▸ REQUIRED ACTIONS:
[A] List every source the passage on retributive punishment cites, giving each as author and date.
[B] In the passage on retributive punishment, what name is given to the view that the passage says Duff (2001) holds?

▸ PAGE EXTRACT:
Certainty – at least in matters of complex facts about the external world like those considered in judicial cases – is impossible.
Thus, it is never permissible to punish someone through a judicial process for the purpose of retribution.
The reader may find premise two overly strong. Later we will consider what happens if we relax assumption two and will argue that even if there is a morally relevant distinction between parallel and serial punishment, it would still be wrong to create a justice system like ours.
What we are trying to argue here we might term ‘practical anti-retributivism’ or the view that, under prevailing circumstances, we are not justified in engaging in retributive punishment, though other conditions might justify it. The view that actual conditions do not justify retributive punishment, but other, humanly obtainable positions could, could be called ‘weak practical anti-retributivism.’ This view is, for example, held by Duff (2001). The stronger view that no humanly obtainable state of affairs would justify retributive punishment, though there are logically possible conditions under which it might be justified is the position of this paper, and could be called ‘strong practical anti-retributivism.’
Objections and the lawmaker for the living
I’ll now review some objections.
The first line of objection comes from the philosopher Alec Walen (personal communication 2023). Namely, there is a longstanding issue in legal theory and epistemology regarding ‘merely statistical’ evidence and whether it is permissible to form beliefs on the basis of them (Enoch et al. 2012, Silva forthcoming). Silva gives the common example of a lottery ticket to motivate the intuition that there may be something suspect about such ‘merely statistical evidence:
“You have one ticket in a very large lottery. The winning lottery number has been selected in a completely random way so that each ticket had an equal chance of being selected. You know all of this, but you have not heard the results. Reflecting on the improbability of your ticket winning, you come to believe (L) that you have a losing ticket” (Silva forthcoming)
The intuition is that forming such a belief is irrational. If this is right, our case is in trouble, because maybe the problem is not that our judge of the dead lacks certainty, it is rather that they only have statistical evidence that each of the accused is guilty.
Another objection is broadly based on the standard line of reply that retributivism has to concerns about punishing the innocent (e.g. Walen 2015, Duff 1986) and runs as follows. There is a moral difference between punishing an innocent for sure and punishing a series of one thousand people, each of which is 99.9% likely to be guilty. One, in a sense, intentionally punishes an innocent person, while the other does not. On some moral frameworks knowingly punishing at least one innocent person may be wholly different from the act of punishing many individuals, such that each is very probably guilty, but in the aggregate, it is likely (perhaps even almost certain) that one is guilty. Hence punishment in parallel where we know for a fact that a set number are innocent is morally different to the serial punishment under uncertainty we see in the real world. In this case, we have more than statistical evidence, and we are not acting with special knowledge a number of the accused are innocent, indeed we have no special knowledge that a normal court wouldn’t.
I will leave aside the truth of both these counterarguments – rather than combating them we will sidestep them with a modified case.

▸ STORED DATA:

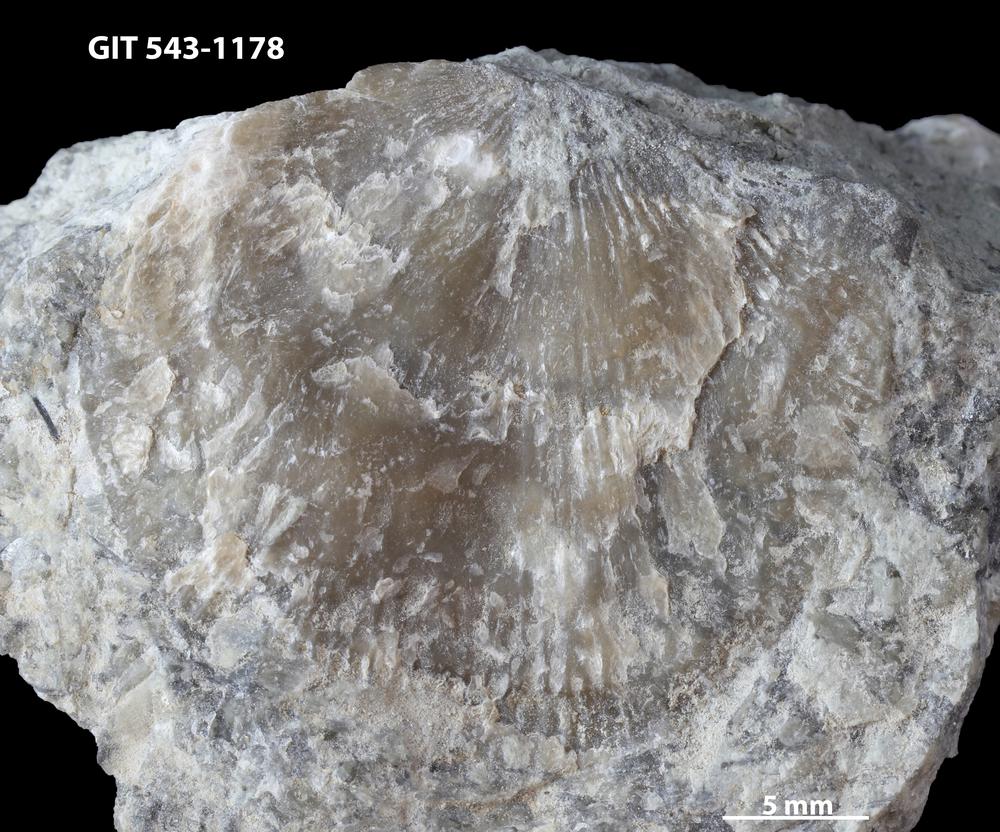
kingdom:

--

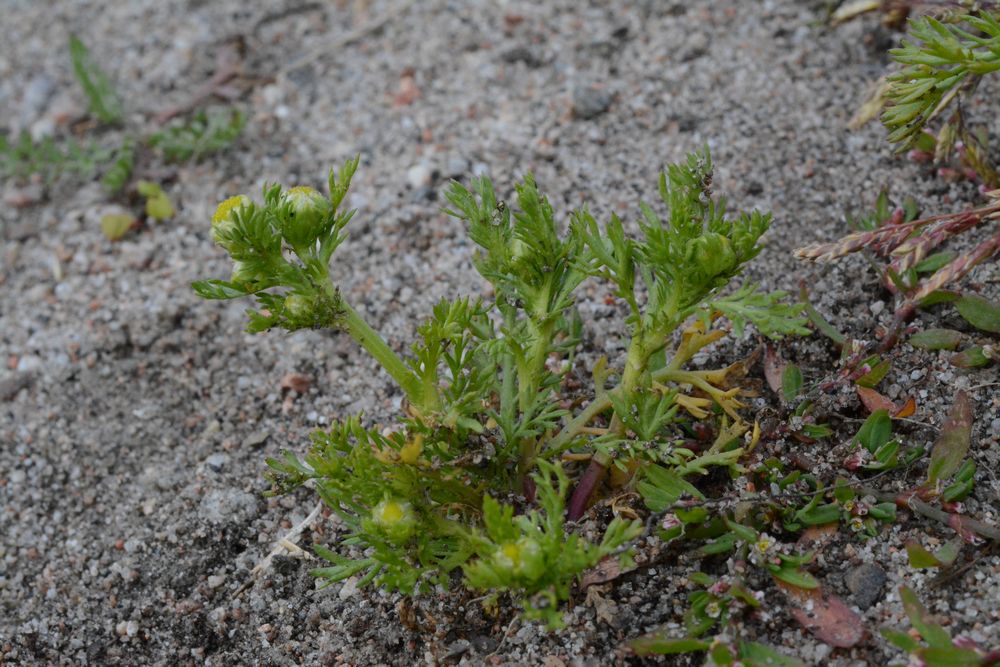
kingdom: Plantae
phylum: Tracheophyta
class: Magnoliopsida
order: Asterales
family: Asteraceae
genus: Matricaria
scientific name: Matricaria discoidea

▸ SOLUTIONS BELOW:
[A]
- Duff 2001
- Alec Walen, personal communication 2023
- Enoch et al. 2012
- Silva forthcoming
- Walen 2015
- Duff 1986

[B] Weak practical anti-retributivism.